Otherwise? Well, picture quality is fresh and bright, probably close to the master. After seeming to wrestle with an octopus for much of the first song, the cameraman thereafter keeps things fairly steady and the upgraded sound is very nice indeed. But the film is shot from distance and though the lens zooms in near enough to frame Bob and other band members centre-screen, it never gets sufficiently up-close and personal to catch that true sense of intimacy and revelation that the finest audience films convey. Still, a strong set-list performed, for the most part, in exemplary style is enough to make D164.su a worthy addition to any collection.

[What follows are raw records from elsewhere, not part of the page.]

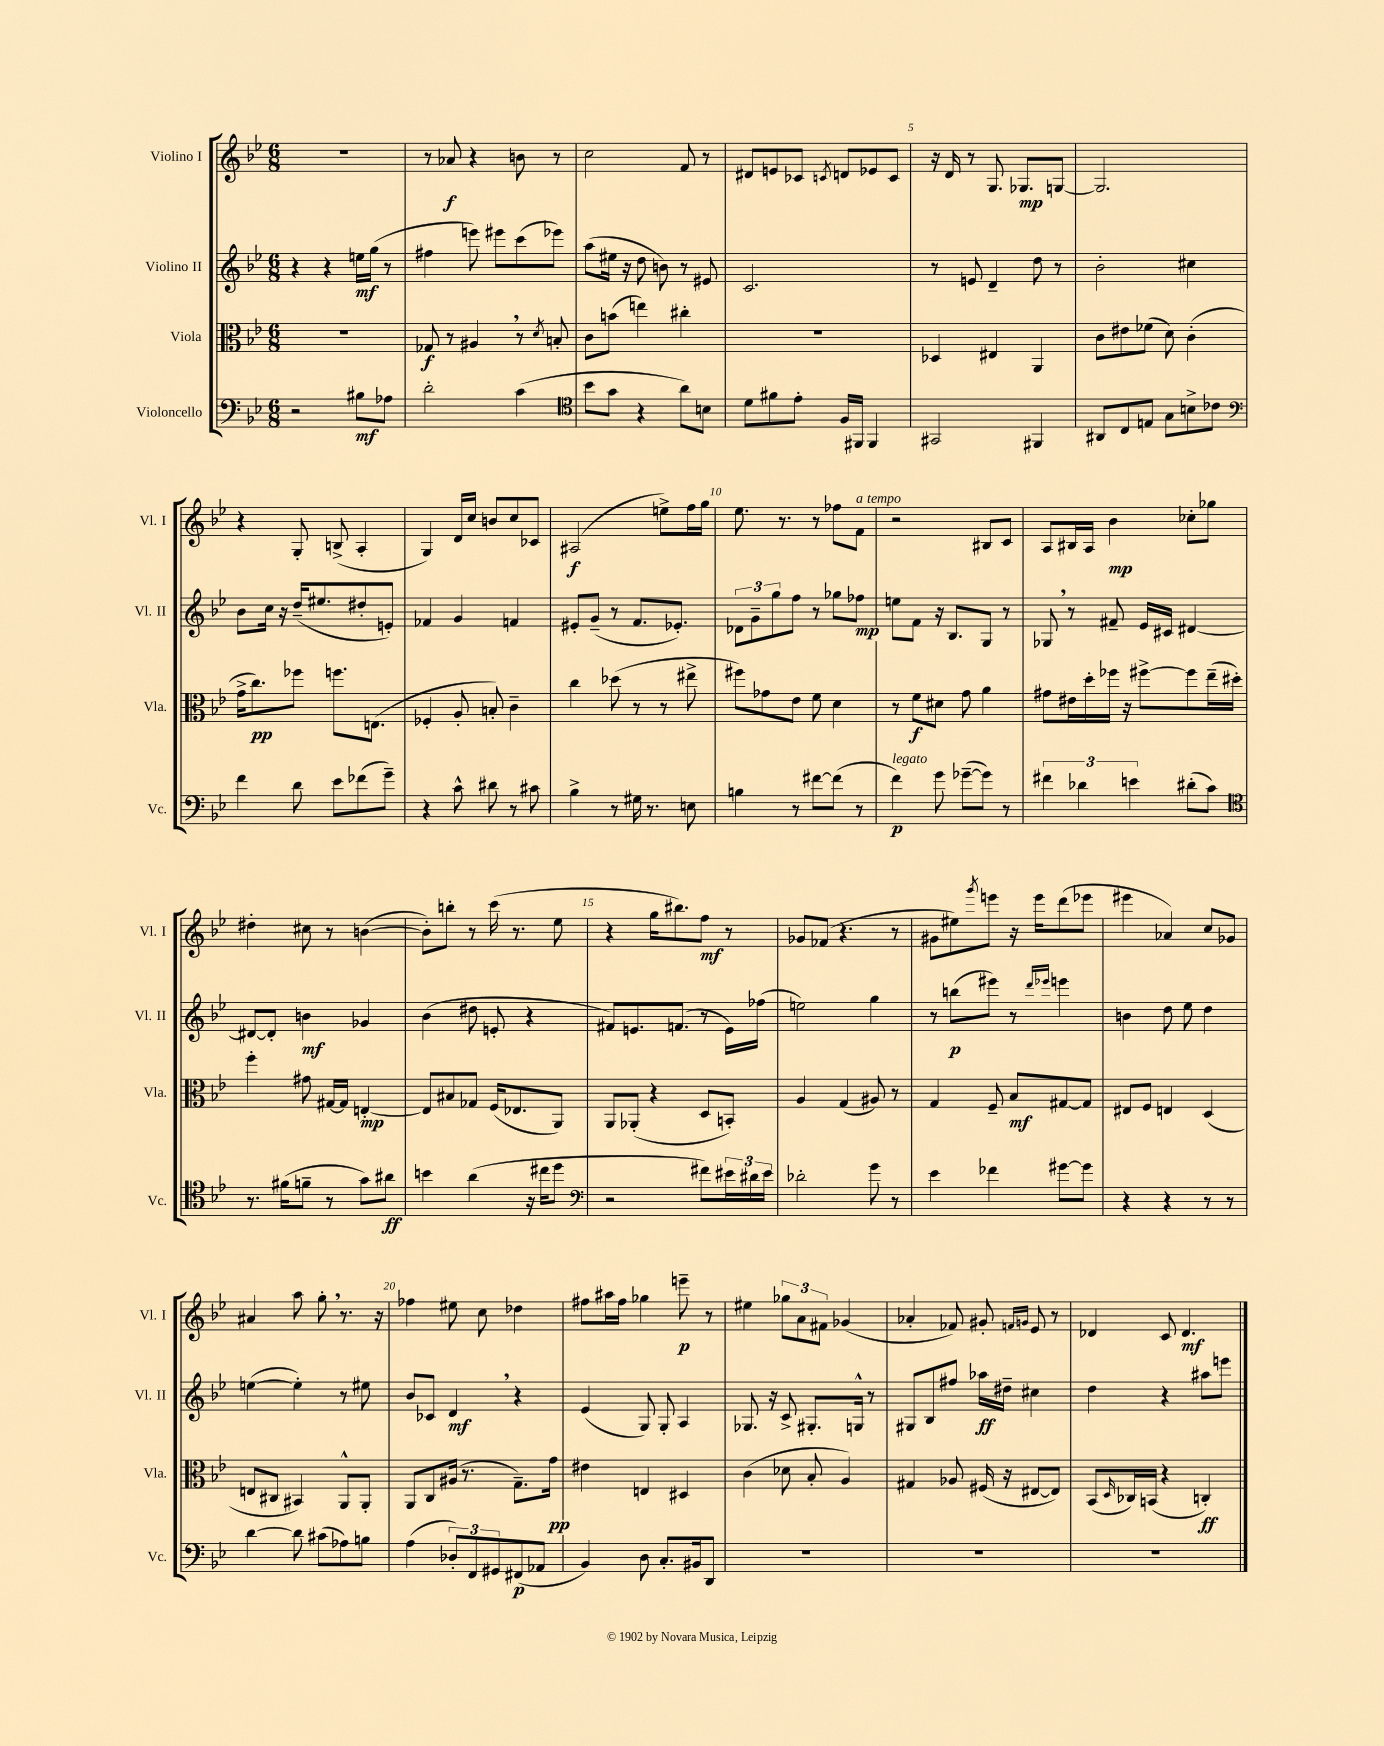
<<
\new StaffGroup <<
\new Staff = "s0" \with { instrumentName = "Violino I" shortInstrumentName = "Vl. I" } {
    \clef treble \key bes \major \numericTimeSignature \time 6/8
    R2. |
    r8 aes'8\f r4 b'8 r8 |
    c''2 f'8 r8 |
    dis'8 e'8 ces'8 \acciaccatura { c'8 } d'8 ees'8 c'8 |
    r16 d'16 r8 g8. ges8.\mp g8~ |
    g2. |
    r4 g8-. b8->( a4-. |
    g4) d'16 c''16 b'8 c''8 ces'8 |
    ais2\f( e''8->) f''16 g''16 |
    ees''8. r8. r8 fes''8 f'8^\markup { \italic "a tempo" } |
    r2 bis8 c'8 |
    a8 bis16 a16 bes'4\mp ces''8-. ges''8 |
    dis''4-. cis''8 r8 b'4~( |
    b'8-.) b''8-. r8 c'''16( r8. ees''8 |
    r4 g''16 bis''8.) f''8\mf r8 |
    ges'8 fes'8( r4. r8 |
    gis'8 eis''8) \acciaccatura { g'''8 } e'''8 r16 e'''16 d'''8( ees'''8 |
    eis'''4 aes'4) c''8 ges'8 |
    ais'4 a''8 g''8-. \breathe r8. r16 |
    fes''4 eis''8 c''8 des''4 |
    fis''8 ais''16 fis''16 ges''4 e'''8--\p r8 |
    eis''4 \tuplet 3/2 { ges''8 a'8 fis'8 } ges'4( |
    aes'4-. fes'8) gis'8-. \grace { f'16 g'16 } ees'8 r8 |
    des'4 c'8 des'4.\mf \bar "|." |
}
\new Staff = "s1" \with { instrumentName = "Violino II" shortInstrumentName = "Vl. II" } {
    \clef treble \key bes \major \numericTimeSignature \time 6/8
    r4 r4 e''16\mf g''16( r8 |
    fis''4 e'''8) eis'''8 c'''8( ees'''8) |
    a''8( eis''16 r16 d''8 b'8) r8 eis'8 |
    c'2. |
    r8 e'8 d'4-- d''8 r8 |
    bes'2-. cis''4 |
    bes'8 c''16 r16 d''16--( eis''8. dis''8-. e'8-.) |
    fes'4 g'4 f'4 |
    eis'8-. g'8--( r8 f'8. ees'8.-.) |
    \tuplet 3/2 { des'8 g'8-- g''8 } f''8 r8 ges''8 fes''8\mp |
    e''8 f'8 r16 bes8. g8 r8 |
    ges8 \breathe r8 fis'8-- ees'16 cis'16 dis'4~ |
    dis'8~ dis'8-. b'4\mf ges'4 |
    bes'4( dis''8 e'8-. r4 |
    fis'8) e'8. f'8.( r8 e'16) fes''16( |
    e''2) g''4 |
    r8 b''8\p( eis'''8) r8 \grace { d'''16 ees'''16 } e'''4 |
    b'4 d''8 ees''8 d''4 |
    e''4~( e''4-.) r8 eis''8 |
    bes'8 ces'8 d'4\mf \breathe r4 |
    ees'4( g8) g8-. a4 |
    ges8. r16 c'8-> gis8.-. g16-^ r8 |
    gis8 bes8 fis''8 aes''16\ff dis''16-- cis''4 |
    d''4 r4 ais''8 e'''8 \bar "|." |
}
\new Staff = "s2" \with { instrumentName = "Viola" shortInstrumentName = "Vla." } {
    \clef alto \key bes \major \numericTimeSignature \time 6/8
    R2. |
    ges8\f r8 ais4 \breathe r8 \acciaccatura { d'8 } b8-. |
    c'8 b'8( e''4) cis''4-. |
    R2. |
    des4 eis4 a,4 |
    c'8 eis'8 fes'8( d'8) c'4-.( |
    g'16-> c''8.\pp) fes''8 f''8. e8.( |
    fes4-. a8-. b8-.) c'4-- |
    c''4 des''8( r8 r8 eis''8-> |
    fis''8) ges'8 ees'8 f'8 d'4 |
    r8 f'8\f dis'8 g'8 a'4 |
    gis'8 eis'16 d''16-. fes''16 r16 fis''8~-> fis''8 ees''16--( dis''16-.) |
    f''4-. gis'8 gis16~ gis16 e4~-.\mp |
    e8 bis8 ges8 f16( ees8. a,8) |
    a,8 aes,8-.( r4 d8 b,8-.) |
    a4 g4( ais8) r8 |
    g4 f8-- bes8\mf gis8~ gis8 |
    eis8 f8 e4 d4( |
    e8 cis8 bis,4) a,8-^ a,8-. |
    a,8 c8 ais16( r8. g8.--) g'16\pp |
    eis'4 e4 dis4 |
    c'4( des'8 bes8-. a4) |
    gis4 aes8 fis16( r16 eis8~ eis8) |
    bes,8( \grace { d16 } ces16) b,16( r4 c4-.\ff) \bar "|." |
}
\new Staff = "s3" \with { instrumentName = "Violoncello" shortInstrumentName = "Vc." } {
    \clef bass \key bes \major \numericTimeSignature \time 6/8
    r2 bis8\mf aes8 |
    d'2-. c'4( |
    \clef tenor bes'8 g'8 r4 a'8) b8 |
    d'8 fis'8 ees'8-. f16 fis,16 fis,4 |
    gis,2 fis,4 |
    ais,8 c8 e8 g8 b8-> ces'8 |
    \clef bass f'4 d'8 ees'8 fes'8( g'8--) |
    r4 c'8-^ dis'8 r8 cis'8 |
    bes4-> r8 gis16 r8. e8 |
    b4 r8 fis'8~ fis'8( r8 |
    f'4\p^\markup { \italic "legato" }) g'8 ges'8~--( ges'8) r8 |
    \tuplet 3/2 { fis'4 des'4 e'4 } dis'8-.( c'8) |
    \clef tenor r8. fis'16( f'8-- r8 g'8) ais'8\ff |
    b'4 a'4( r16 cis''16 d''8 |
    \clef bass r2 fis'8) \tuplet 3/2 { eis'16 dis'16 eis'16 } |
    des'2-. g'8 r8 |
    ees'4 fes'4 gis'8~ gis'8 |
    r4 r4 r8 r8 |
    d'4~ d'8 cis'8( aes8) b8 |
    a4( \tuplet 3/2 { des8-.) f,8 gis,8 } fis,8\p( aes,8 |
    bes,4) d8 c8.-. bis,16 d,8 |
    R2. |
    R2. |
    R2. \bar "|." |
}
>>
>>
\layout { \context { \Score \override BarNumber.break-visibility = ##(#f #t #t) barNumberVisibility = #(every-nth-bar-number-visible 5) } }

After an up-tempo D&B opener, the very best comes first - John Brown gets a slow dignified treatment which suits it far better than any previous arrangement I’ve heard. Bob then delivers both Visions and OTTM with more of the same obvious care and affection, show-casing for us lucky viewers, as he does, singer and work at their most exquisite. He then sings two lines of Tangled, after which the song is cut. Why didn’t the makers of this DVD have enough nous to edit this snippet out altogether? The time and effort that goes into creating these valuable artefacts is plainly immense, but such lack of critical judgement is called spoiling the ship for a ha’p’orth of tar (and, as if once wasn’t enough, the same problem recurs later on with a one-verse Love Sick). No matter - Standing In The Doorway is another gorgeous performance, lilting and lazy, my only grouse here being that Bob sells himself (and us) short by leaving out two of its five verses. Why?? I’d far sooner hear them than the perfunctory Watchtower that follows. Better yet, why not axe the god-awful Drifter’s Escape, a song with no redeeming features? (It stands in tonight for Maggie’s Farm as the evening’s no-tune racket-song.) JLAW and Pill-Box Hat make it a BOB hat-trick, all superb. Dignity is equally fine. LARS, on the other hand, taken slow, sounds only tired, as though it’s lost its pep. After the jaw-dropping Dogs debut, a full Things Have Changed does the business and a trucking H61 is driven through with great panache. There might be better audience-filmed shows around than this, but not many. Video distance-factor the only minor reservation.
THANKS Jam Tart
STARS Four
Reviewed by Jim50 on 30th October 2005
Have always loved the audio and the sound upgrade sounds fantastic to me. I love it because Bob's in form. The first 8 songs or so are as good as it gets. John Brown and Visions are the best performances of these songs that I know of. One Too Many Mornings finds Bob finding a new groove/riff to the song on his guitar and then exploiting it fully on harmonica.Standing in the Doorway and the first appearance of If Dogs Run Free are further highlights I reckon the video is alright and Bob is full of 'natty' little moves to keep us watching. Special thanks to Vygi for allowing me the opportunity to watch and review!